# 4 Monitore - Welche Grafikkarte(n)?



## P a t r i c k (13. Juli 2008)

Hallo!

Ich gehöre zu den verrückten Menschen, die gleich 4 Bildschirme an ihren Computer hängen müssen... ;-)
Ich mache Videoschnitt und Tonbearbeitung, und da wird es mit 2 Monitoren bei meinen Projekten knapp.
Ich hab keine besonderen Anforderungen an Auflösung und Speicher, sie sollten nur ein ruckelfreies Arbeiten im Multimediabereich ermöglichen.
Reichen 64Mb aus, oder tun es auch 32 oder gar 16Mb?

Also könnt ihr mir eine günstige Grafikkarte empfehlen, die es für meine Zwecke tut?
Oder wären 2 Karten günstiger? Also eine AGP und die Zweite PCI.
Hat jemand Erfahrung mit mehreren Bildschirmen? Was verwendet ihr?

Vielen Dank!


----------



## Raubkopierer (14. Juli 2008)

Es gibt da eine Karte der Firma Matrox speziell für Videoschnitt etc. für AGP mit 4 Monitoranschlüssen (entsprechend via Adapter 4 unabhängige Ausgänge).

Parhelia LX QID

Allerdings kostet die auch ordentlich Geld.


----------



## Gahan (14. Juli 2008)

Hallo,

ich arbeite auch mit Multimedia-Programmen und habe (noch) eine GeForce 6800 GT mit zwei DVI-Ausgängen. Zuvor hatte ich auch immer Karten von Matrox. Mir ist aufgefallen, dass es bei der GeForce manchmal zu leichten Rucklern kommt, wenn z.B. eine Wave-Datei am fixierten Positionszeiger vorbeiläuft. Bei den Matrox-Karten, die ich vorher immer hatte, war das nie der Fall. Ehrlich gesagt, hätte ich wieder lieber eine Matrox-Karte im System. Die GeForce habe ich mir damals nur wegen einem Spiel (gebraucht) gekauft. Schade, dass es diese Parhelia nicht passiv gekühlt gibt.

Viele Grüße.
Gahan


----------



## P a t r i c k (14. Juli 2008)

Genau dieses Problem mit dem Ruckeln bei Mastering-Programmen hab ich im Moment auch. Aber ich benutze momentan eine 128mb (AGP) und als Zweite eine uralte von 1994 mit 2mb (PCI).  Natürlich war das nur eine Zwischenlösung und nichts ernstzunehmendes, aber es sollte mit den neuen Karten nicht geschehen.

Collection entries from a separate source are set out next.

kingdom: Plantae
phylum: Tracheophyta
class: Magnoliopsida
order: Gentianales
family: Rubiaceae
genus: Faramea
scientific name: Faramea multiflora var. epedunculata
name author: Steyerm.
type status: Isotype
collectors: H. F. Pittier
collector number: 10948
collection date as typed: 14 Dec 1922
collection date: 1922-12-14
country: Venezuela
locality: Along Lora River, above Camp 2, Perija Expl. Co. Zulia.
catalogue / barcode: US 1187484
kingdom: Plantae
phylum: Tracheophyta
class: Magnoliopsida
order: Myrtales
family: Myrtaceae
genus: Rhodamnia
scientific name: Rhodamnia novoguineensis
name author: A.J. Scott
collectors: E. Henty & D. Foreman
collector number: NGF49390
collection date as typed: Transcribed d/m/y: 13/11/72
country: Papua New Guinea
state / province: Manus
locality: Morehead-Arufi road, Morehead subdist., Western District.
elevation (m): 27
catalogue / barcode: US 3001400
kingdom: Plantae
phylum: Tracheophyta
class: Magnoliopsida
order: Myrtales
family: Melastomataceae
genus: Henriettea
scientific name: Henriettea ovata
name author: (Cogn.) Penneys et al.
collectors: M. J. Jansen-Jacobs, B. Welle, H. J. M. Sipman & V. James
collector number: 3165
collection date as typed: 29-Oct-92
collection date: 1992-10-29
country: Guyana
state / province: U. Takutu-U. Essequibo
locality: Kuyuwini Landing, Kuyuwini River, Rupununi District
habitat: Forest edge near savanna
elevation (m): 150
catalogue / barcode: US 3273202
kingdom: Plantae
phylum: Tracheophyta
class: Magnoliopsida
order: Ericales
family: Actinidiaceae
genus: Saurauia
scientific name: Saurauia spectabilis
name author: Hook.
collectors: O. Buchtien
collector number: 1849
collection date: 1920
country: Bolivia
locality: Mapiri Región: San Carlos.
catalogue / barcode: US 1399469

Also Matrox wäre bestimmt ganz gut, aber für mmich unbezahlbar 

Ich möchte insgesamt nicht mehr als 60€ ausgeben, vielleicht solte ich eine gebrauchte Karte nehmen...
Aber wie sieht es denn mit dem Speicher aus? Reichen 32mb für ein ruckelfreies Arbeiten aus?


----------



## Raubkopierer (14. Juli 2008)

Kauf dir doch einfach zwei günstigere Matrox-Karten? Die gibt es auch für PCI. Von daher sollte es kein Problem sein unter 150€ zu bleiben. Und evtl. findest du ja bei Ebay was. Interessant finde ich ja, dass hier bestätigt wird, dass Matrox-Karten eben besonders geeignet sind für Masteringprogramme etc.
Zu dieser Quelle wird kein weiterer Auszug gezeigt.